PAGE EXTRACT Start Marker
[Coq-Club] On the extraction and parametricity of random generators as sets of values

Gabriel Scherer

2018-06-22 20:50:47 UTC

The problem is that the "sem" function only considers the specialization of the RNG at "stream", but the result of "bindGen'" must evaluate "g" parametrically in the RNG "s".

What if you defined sem to be wider?

Definition sem value (g : G value) : value -> Prop :=
fun x => (exists s `(RNG s) r, g s _ r = x).

(This corresponds to making the soundness result hold trivially by
making both sides equal.)

One solution I'm thinking of is to make G a sigma carrying proofs of instances of that theorem.

Indeed it works. Given some well-chosen `same_stream` coinductive (see
at the end of this email), you can define

Record ParamG value := {
get : G value;
param : (forall s `(RNG s) rs rstream,
same_stream (stream_of s _ rs) rstream -> get s _ rs = get stream
_ rstream);
}.

and then prove soundness for ParamG. Using a parametricity plugin
might automatically derive the "param" proofs for the (G value)
combinators that you implement in practice. (It would derive the
binary version, saying you get equal values from any two RNGs whose
streams are the same).

----

Class RNG (s : Type) := {
next : s -> bool * s;
}.

CoInductive stream := Next : bool -> stream -> stream.

CoFixpoint stream_of s `(RNG s) (st : s) : stream :=
let '(b, st_next) := next st in
Next b (stream_of s _ st_next).

CoInductive same_stream : stream -> stream -> Prop :=
| Same : forall b1 r1 b2 r2,
b1 = b2 ->
same_stream r1 r2 ->
same_stream (Next b1 r1) (Next b2 r2)
.

CoFixpoint same_stream_refl : forall st, same_stream st st.
destruct st. constructor; auto.
Qed.

Definition G value := forall s `(RNG s), s -> value.

Definition next_stream '(Next b s) := (b, s).
PAGE EXTRACT End Marker
DATASET EXCERPT Start Marker
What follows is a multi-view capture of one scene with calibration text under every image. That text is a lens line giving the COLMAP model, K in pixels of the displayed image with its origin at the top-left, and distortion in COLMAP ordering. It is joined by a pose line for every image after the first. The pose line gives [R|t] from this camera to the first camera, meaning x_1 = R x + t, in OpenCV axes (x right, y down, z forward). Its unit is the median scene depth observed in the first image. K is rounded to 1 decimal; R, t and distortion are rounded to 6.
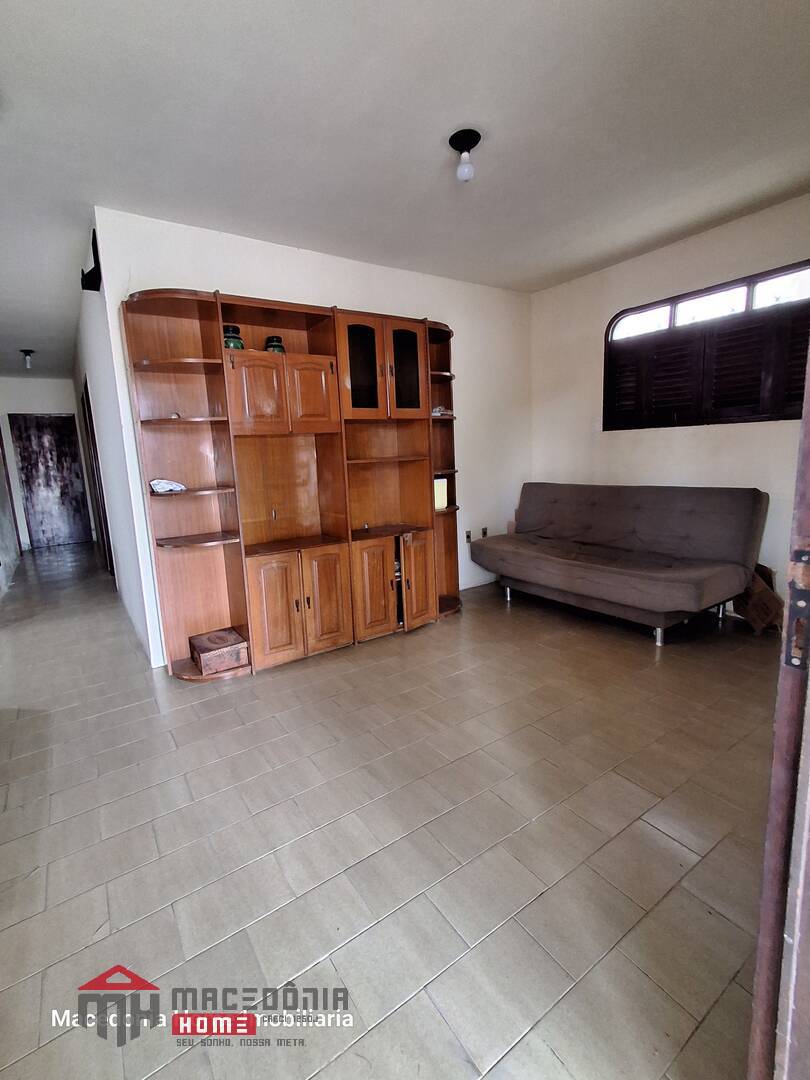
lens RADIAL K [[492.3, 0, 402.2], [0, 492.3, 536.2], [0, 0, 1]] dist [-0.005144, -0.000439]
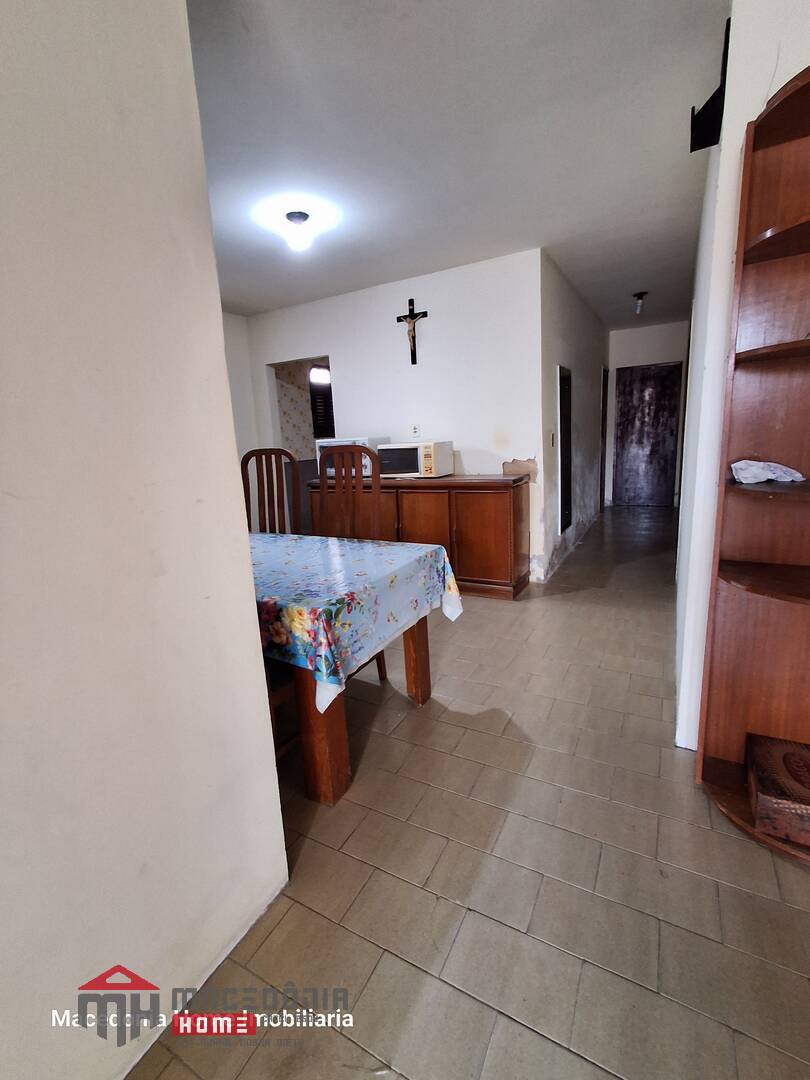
DATASET EXCERPT End Marker
● **TASK OBJECTIVE**
Rewrite the Coq-Club message from the words "and then prove" through "are the same).", replacing "parametricity plugin" with "translation plugin".

● **SOLUTION TO THE PROBLEM**
and then prove soundness for ParamG. Using a translation plugin
might automatically derive the "param" proofs for the (G value)
combinators that you implement in practice. (It would derive the
binary version, saying you get equal values from any two RNGs whose
streams are the same).